Re: An alternative method for determining defensive WAR
The one thing I've never understood is why the variance in WAR from year to year is almost always treated as evidence that it is unreliable as a measure of performance for that year.
Sure, the small sample issue means it is not a good measure of talent. But talent and performance are not synonymous. If we looked at offensive stats after 200 PA, we'd see many more odd peaks and valleys. But we wouldn't say they're an unreliable measure of offensive production over those 200 PA.

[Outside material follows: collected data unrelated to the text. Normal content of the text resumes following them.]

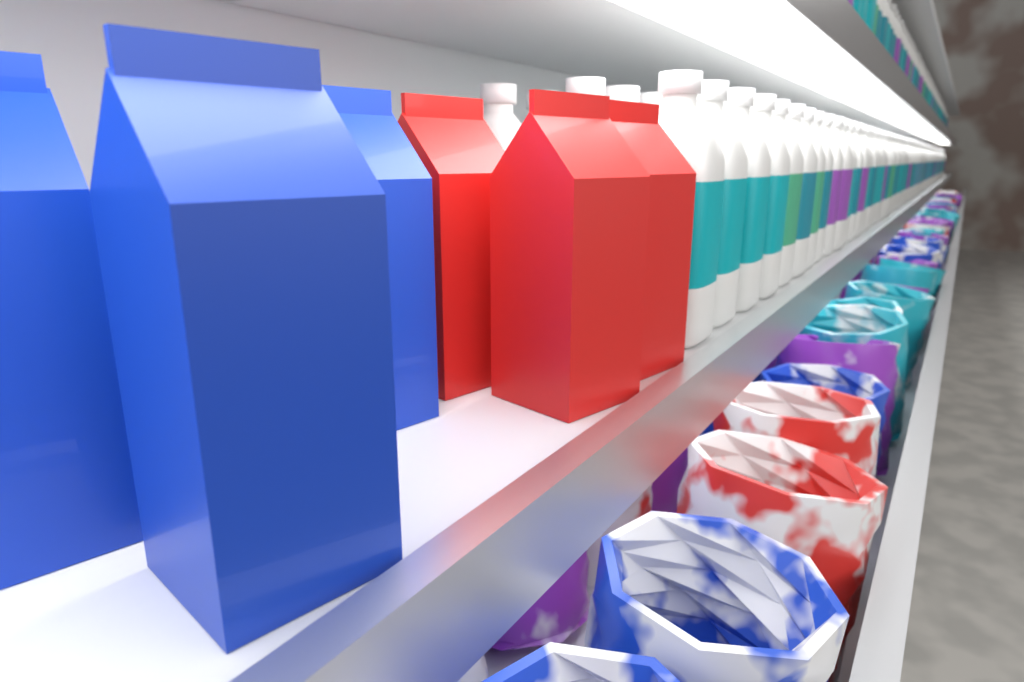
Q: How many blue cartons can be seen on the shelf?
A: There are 3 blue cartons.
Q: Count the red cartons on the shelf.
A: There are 3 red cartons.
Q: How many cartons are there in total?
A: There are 6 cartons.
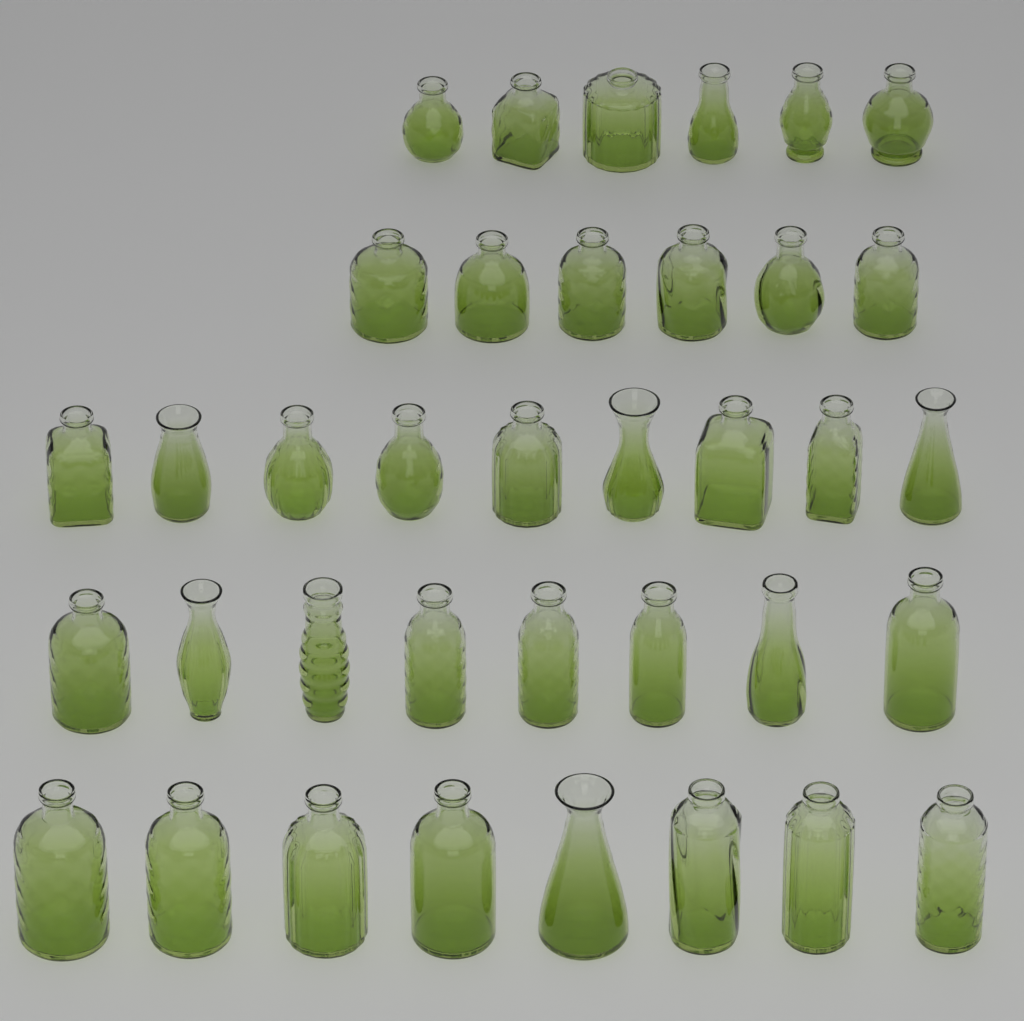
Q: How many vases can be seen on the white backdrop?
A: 37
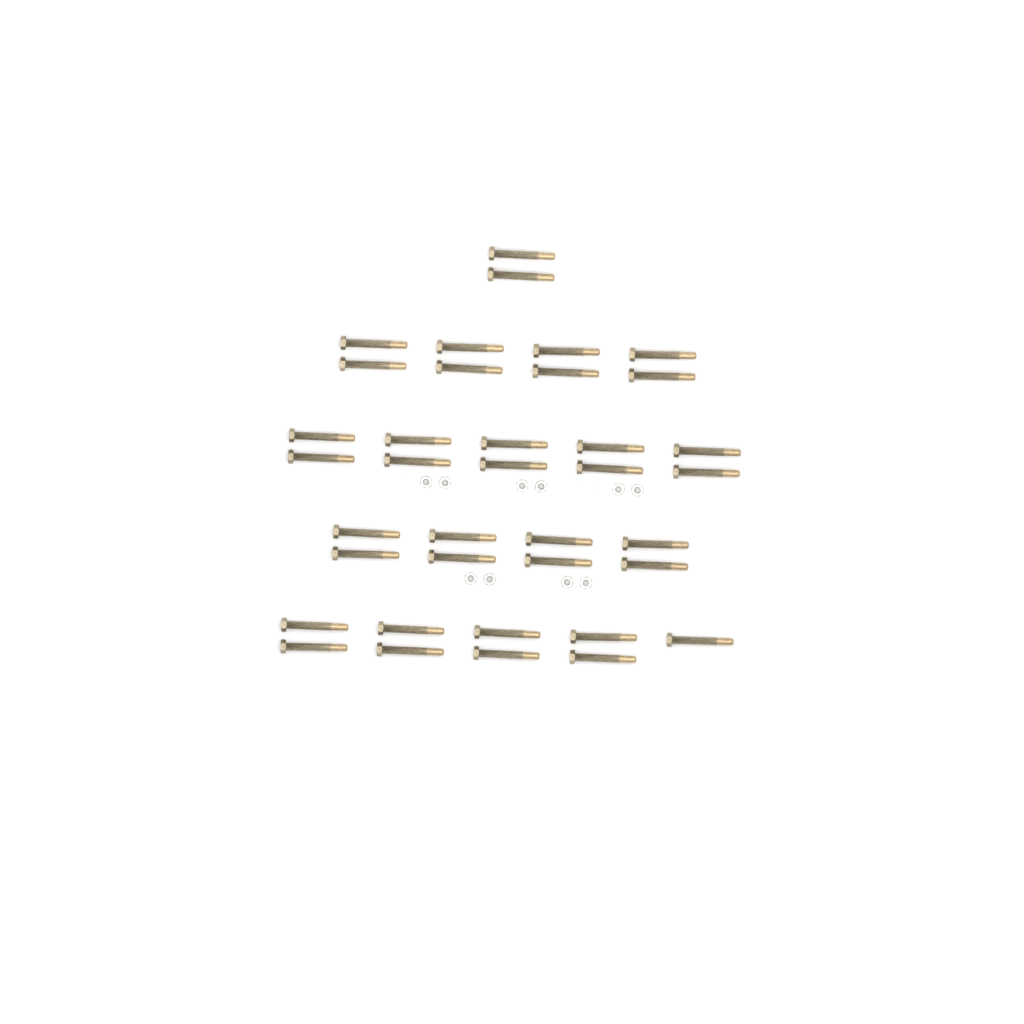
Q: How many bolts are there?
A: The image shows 37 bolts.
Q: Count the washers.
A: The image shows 10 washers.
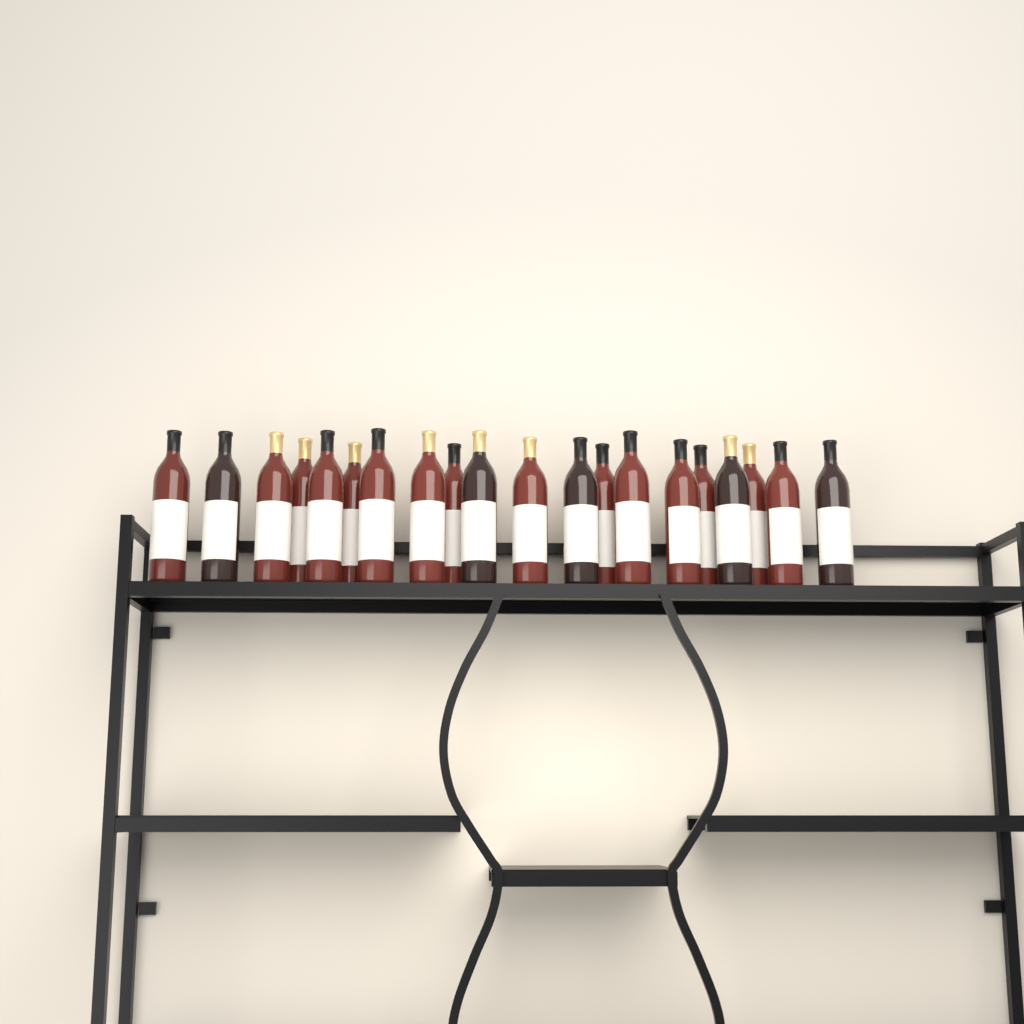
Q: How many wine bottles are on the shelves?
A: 20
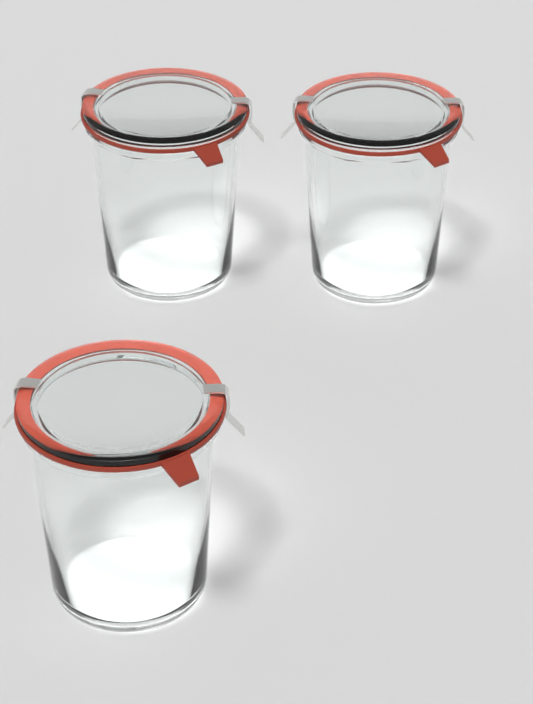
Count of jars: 3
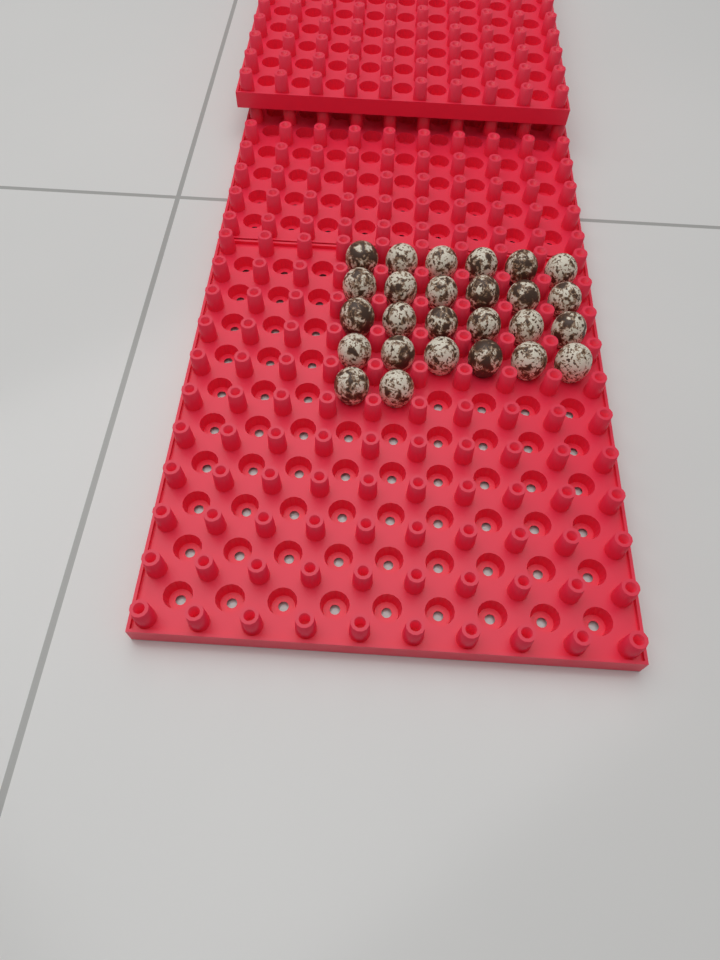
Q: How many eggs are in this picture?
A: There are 26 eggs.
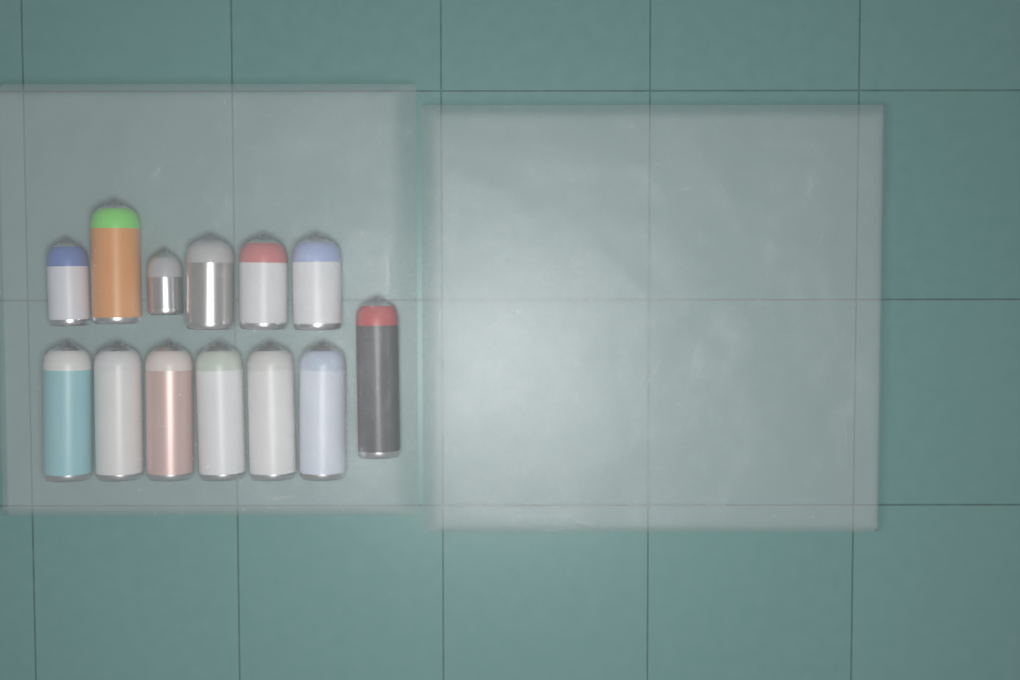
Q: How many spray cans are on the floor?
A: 13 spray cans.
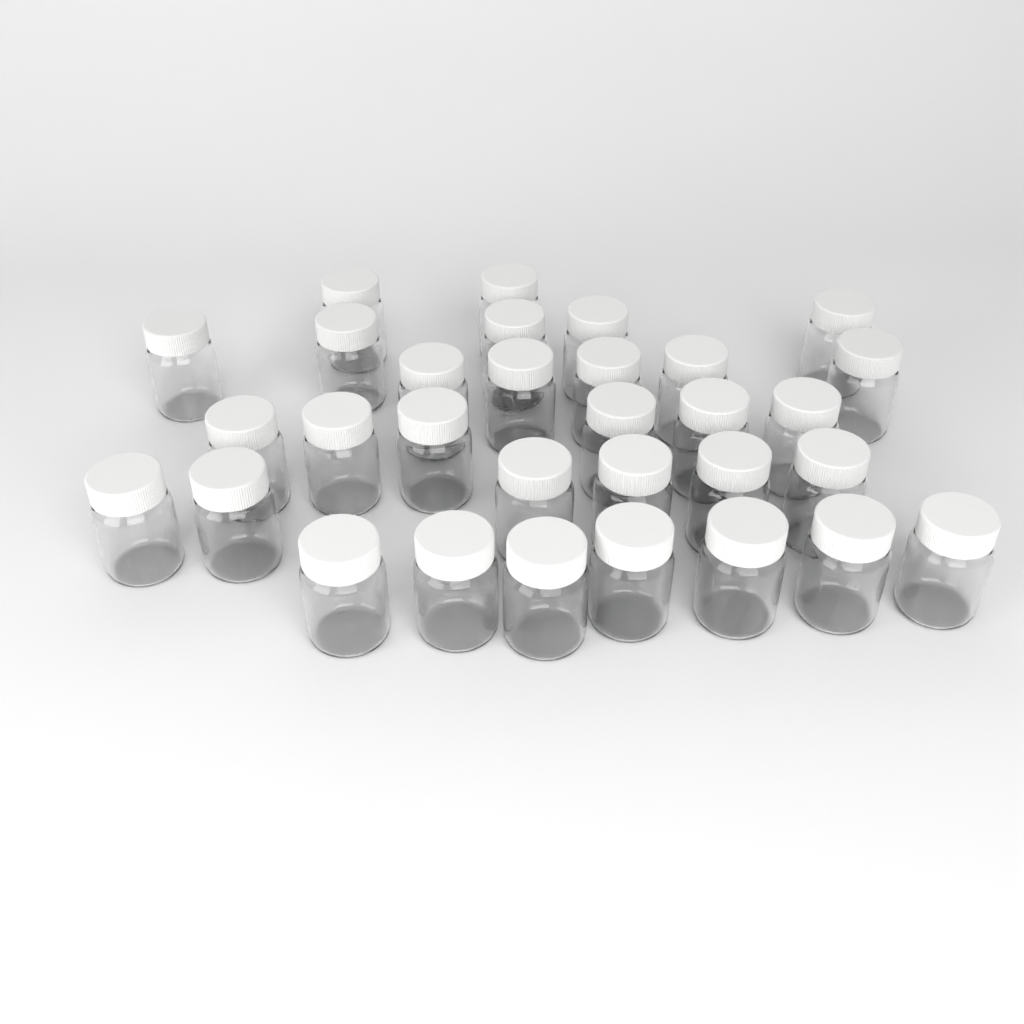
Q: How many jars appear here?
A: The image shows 31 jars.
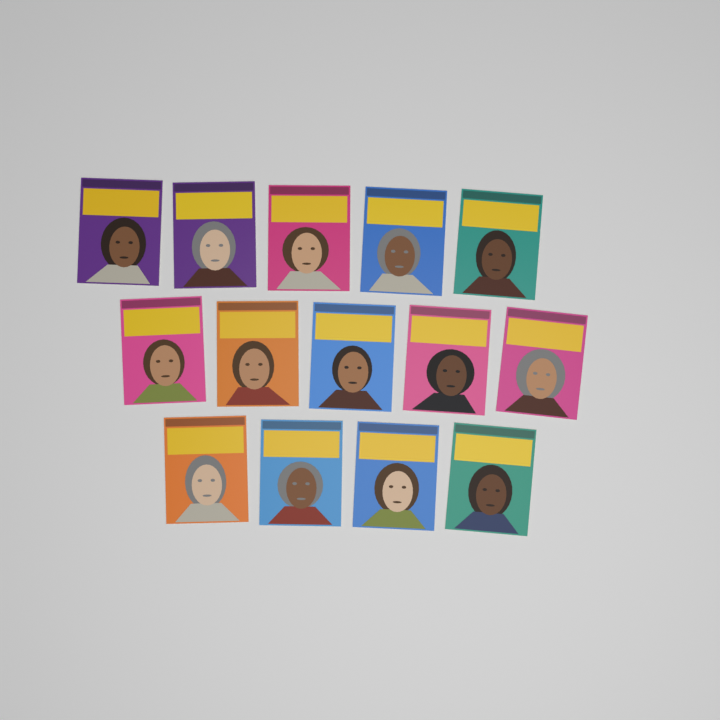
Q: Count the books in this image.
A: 14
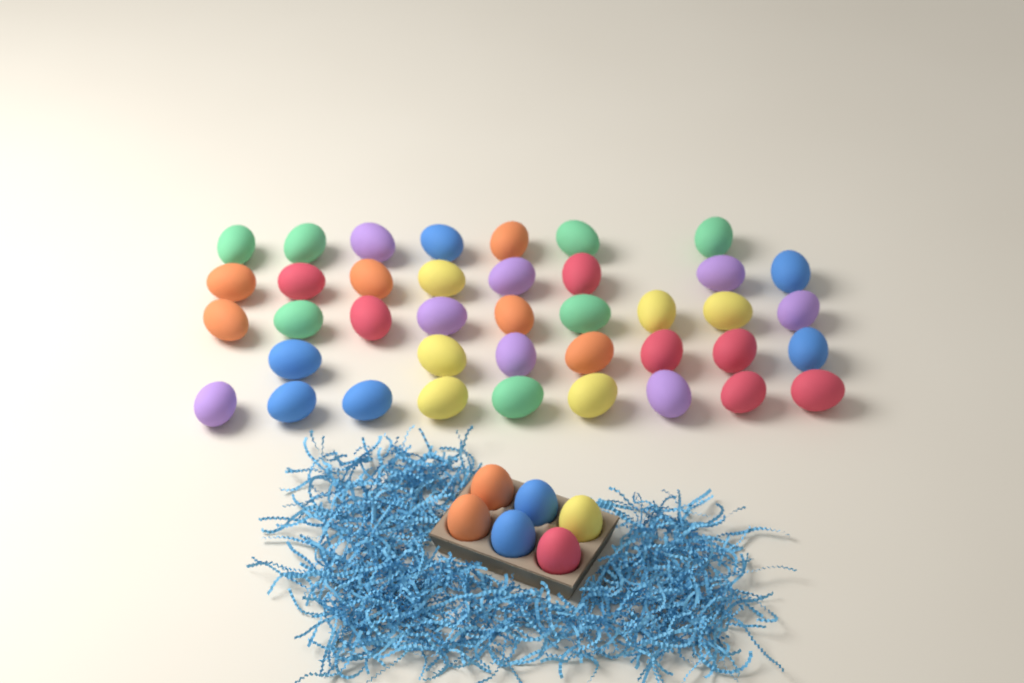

Now, I realize a big part of the issue with Barney is the difference between UZR and DRS -- I'm very curious about that too. But how prevalent are those types of gaps. I decided to check it out:
A total of 123 players had the number of innings to "qualify" per Fangraphs. The distribution of the variance between UZR and DRS looks like this:
(UZR higher than DRS)
+10 and up: 6
+5 to 10: 12
+2 to +5: 24
-2 to +2: 34
-2 to -5: 22
-5 to -10: 18
-10 and down: 7
I find that interesting -- it's a pretty normal distribution. That suggests that whatever the difference is, it cuts equally both ways. I also looked by position and it doesn't seem to be biased towards or against a certain position. The R-squared between the two for that population is 0.69, a fairly strong positive, but nothing like you'd hope for given that they're supposed to be measuring the same thing.
Looks like there's definitely a reason to be skeptical about the numbers -- but I'd rather get an actual explanation looking at how they coded/valued things differently and choose the approach that seems more correct than simply average them.